Aufgaben
**a)** Beantworten Sie anhand des Textes über Elektromobilität in Shanghai diese Fragen:
(i) Wie viele Elektro-Zweiräder sind in China im Einsatz?
(ii) In welchem Stadtteil von Shanghai liegt die EV-Zone?
(iii) Wie viele BEV-Zulassungen sollen in Shanghai bis 2015 erreicht werden?
**b)** Kopieren Sie bitte aus dem Text über Elektromobilität in Shanghai den Abschnitt von "Ziel ist es, in" bis einschließlich "Elektrofahrzeuge zugelassen werden?" wortgetreu.
**c)** Setzen Sie den Text über Elektromobilität in Shanghai im Anschluss an seinen letzten Satz fort.

Textauszug
+-------+
Shanghai im Fokus
Chancen und Grenzen der Elektromobilität in Megacities
Mit mehr als 24 Millionen Einwohnern gehört Shanghai zu den bedeutendsten und finanzstärksten Industriestädten Chinas. Neuen Entwicklungen und Trends steht man hier sehr aufgeschlossen gegenüber. Shanghai kann als optimale Mega-City für eMobilität bezeichnet werden.
Während der Automechanika Shanghai im Dezember 2012 führten BEM-Vorstand Christian Heep, Dr. Jan Fritz Rettberg von der TU Dortmund und Andreas Serra, Geschäftsführer der promotor GmbH, intensive und positive Gespräche mit chinesischen Unternehmen, Regierungsvertretern und Universitäten, die sich mit Elektromobilität befassen. Eine der Kernfragen war: Welche Gründe führen dazu, dass Megacities wie Shanghai nicht kurzfristig und erfolgreich Elektroautos in großen Stückzahlen in die Zulassung bringen?
Auf den ersten Blick spricht in einer solchen Stadt, wie in allen Millionenstädten der Welt, sehr viel dafür auf Elektromobilität »umzusteigen«. Im aktuellen Fünfjahresplan der chinesischen Regierung sind klare Vorgaben und Strategien definiert. Unter anderem technologischer Fortschritt, Investitionen in neue Technologien wie eMobilität und Umweltziele. Bei Zweirädern ist China beispielsweise mit über 100 Millionen eingesetzten Elektro-Zweirädern sicher weltweit führend. Schnellbahnverbindungen (Grundtechnologie ICE) werden massiv ausgebaut. In vielen Großstädten, so auch in Shanghai, werden eBusse schon heute eingesetzt.
Mit rund 100.000 Pkw-Zulassungen pro Jahr, alleine in Shanghai, ist der Markt gewaltig. Und dies mit Zulassungsbeschränkungen! 2011 gab es ca. 85 Autos auf 1.000 Einwohner. In Deutschland sind es im Vergleich dazu fast 550 Fahrzeuge. Ein ungeheures Potenzial und damit eine riesige Chance für eMobilität. Leider spielen reine eAutos dabei 2011 mit ca. 0,3 % eine verschwindend geringe Rolle.
Auf einer mehrere Quadratkilometer großen Fläche im Stadtteil Jiading inmitten der sogenannten Autocity von Shanghai ist Chinas zentrales Test- und Entwicklungszentrum für eMobilität entstanden: Die EV-Zone.
Ziel ist es, in Shanghai bis 2015, auf Basis einer sogenannten Roadmap, 20.000 BEV-Zulassungen zu realisieren. Unterstützt wird das Projekt mit Prämien. Die Zulassungsgebühr (aktuelle Kosten ca. 60.000 RNB) wird erlassen. Zusätzlich wurde eine Kaufprämie von ca. 90.000 RNB eingeführt. Umgerechnet insgesamt ca. 19.000 Euro pro Zulassung.
Woran liegt es also, dass so wenige Elektrofahrzeuge zugelassen werden?
+-------+
Eingabedaten

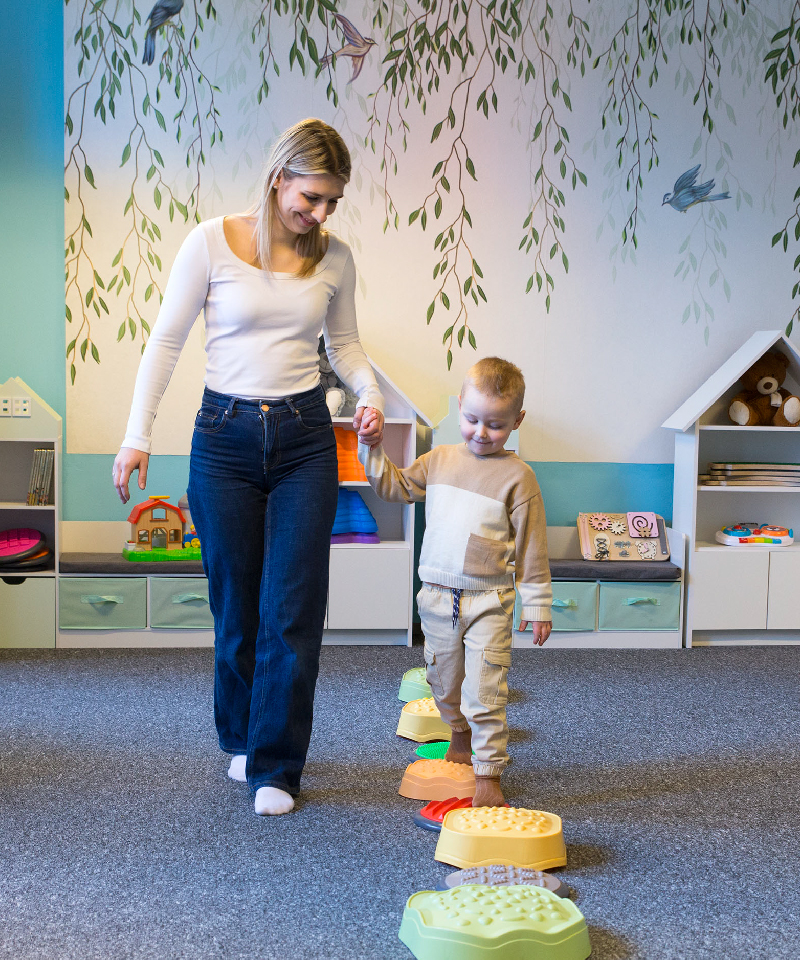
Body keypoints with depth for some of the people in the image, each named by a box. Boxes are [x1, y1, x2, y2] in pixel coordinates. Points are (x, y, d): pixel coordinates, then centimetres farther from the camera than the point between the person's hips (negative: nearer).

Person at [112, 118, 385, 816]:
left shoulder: (334, 257, 3)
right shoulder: (211, 242, -5)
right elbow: (167, 341, -1)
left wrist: (370, 394, -4)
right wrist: (138, 436, -4)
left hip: (305, 438, 2)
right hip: (225, 436, -1)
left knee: (293, 608, -2)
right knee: (236, 604, 9)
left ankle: (275, 766, 11)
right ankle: (242, 739, 33)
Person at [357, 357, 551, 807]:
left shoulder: (517, 476, -8)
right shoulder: (439, 460, 5)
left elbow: (532, 545, -5)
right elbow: (394, 486, 17)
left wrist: (537, 604, -5)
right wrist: (373, 448, 4)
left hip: (488, 602, -5)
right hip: (438, 598, 5)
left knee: (485, 693, -8)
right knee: (445, 684, 20)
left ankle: (489, 774, 2)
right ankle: (460, 735, 46)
+-------+
Lösungen
**a)**
(i) Über 100 Millionen
(ii) Jiading
(iii) 20.000

**b)**
Ziel ist es, in Shanghai bis 2015, auf Basis einer sogenannten Roadmap, 20.000 BEV-Zulassungen zu realisieren. Unterstützt wird das Projekt mit Prämien. Die Zulassungsgebühr (aktuelle Kosten ca. 60.000 RNB) wird erlassen. Zusätzlich wurde eine Kaufprämie von ca. 90.000 RNB eingeführt. Umgerechnet insgesamt ca. 19.000 Euro pro Zulassung.
Woran liegt es also, dass so wenige Elektrofahrzeuge zugelassen werden?

**c)**
In einer intensiven Diskussion mit Mitarbeitern der EV-Zone, mit eFahrzeug-Herstellern, aber auch mit Vertretern der für Automobilwissenschaft bekannten Tonji Universität haben wir die Gründe für die aktuelle Zulassungssituation analysiert. Als Trainingsagentur und Berater für die Automobilindustrie kennt promotor die unterschiedlichen Problemstellungen bei der Einführung neuer Fahrzeuge, und speziell die Vermarktungsherausforderungen bei eFahrzeugen. Insbesondere die notwendigen Verhaltensänderungen von Verkäufern und Käufern sind eine Herausforderung, die es zu meistern gilt. Selbst in Europa sind in jedem Land andere Hebel und Marktmechanismen zu beachten, um erfolgreich große Stückzahlen eines Fahrzeugs zu vermarkten. Die Probleme einer Megacity wie Shanghai sind nochmals anders.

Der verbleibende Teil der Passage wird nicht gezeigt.